Last year, two sites, the University of Manchester's Stoller Biomarker Discovery Centre in the UK and the Australian Cancer Research Foundation International Centre for the Proteome of Cancer (ProCan) in Sydney, opened with the aim of implementing what mass spec vendor Sciex, which has relationships with both institutions, has termed "industrialized" proteomics.
ProCan plans to profile roughly 70,000 cancer tumor specimens over the next seven years, while the Stoller Center likewise aims to run thousands of patient samples. Both institutions are using Sciex instruments running the company's Swath data-independent acquisition mass spec method.
Another development that could push the field closer toward a "rectangular" model of biomarker discovery is the move of high-resolution instruments into the clinic. In a recent interview, Ravinder Singh, director of the Mayo Clinic Endrocrine Laboratory, noted that while his lab still relies mainly on triple quadrupoles, it has increased its use of high-resolution accurate mass instruments, which offer advantages in terms of accuracy and specificity.
Cost is currently a limiting factor, but Singh said that were money not an issue, he would prefer to do all his lab's clinical testing on HRAM instruments.

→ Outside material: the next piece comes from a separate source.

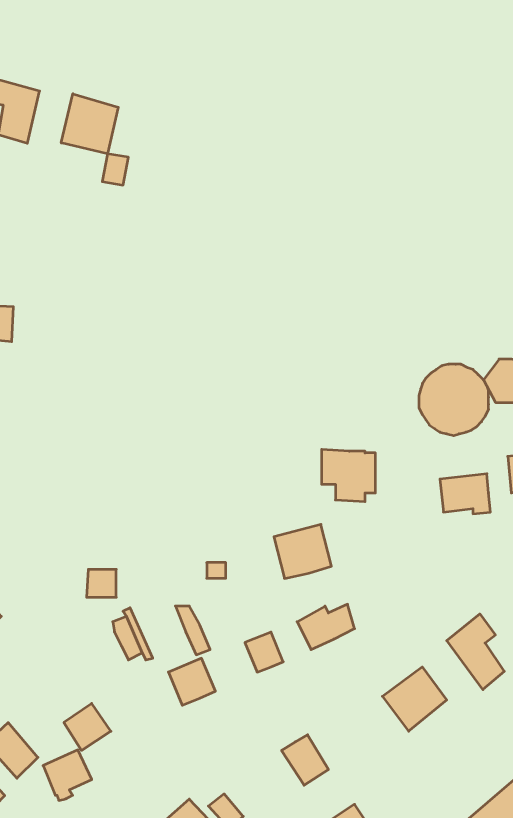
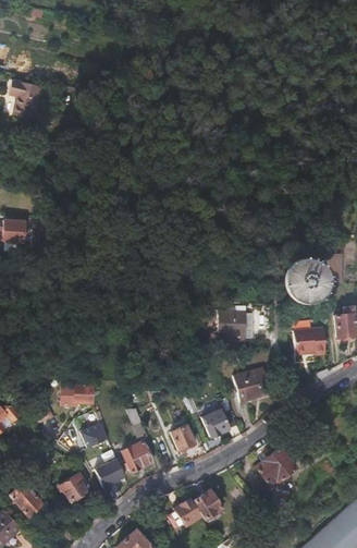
building: [61,94,118,154] -> none
building: [274,524,331,578] -> [234,367,270,401]
building: [447,614,504,690] -> none
building: none -> [169,498,201,529]
building: [43,750,92,800] -> [94,458,124,489]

This is notable from the perspective of biomarker discovery in that HRAM instruments are able to collect discovery data on patient samples while simultaneously running a given clinical assay. Singh said that his lab gathers discovery data on a subset of patient samples and that while he is currently limited by data storage and analysis considerations, ideally he would like to run every sample "in a mode where I collect all the information on every sample."
Geyer said that this sort of approach is "exactly what [he and his co-authors] have in mind."
"If you have [HRAM] mass specs in the clinic, the mass spec has much more time than it needs [to measure the target analytes], so it can do thousands of [additional] measurements and you can collect much more information," he said.
"We always say to ourselves, imagine if you could profile [the plasma proteomes] of all the hospital patients in a city like Munich," he added. "You could get data on protein [levels] and combine that with information on their disease state or other clinical values in a database, and you could do so many things with that."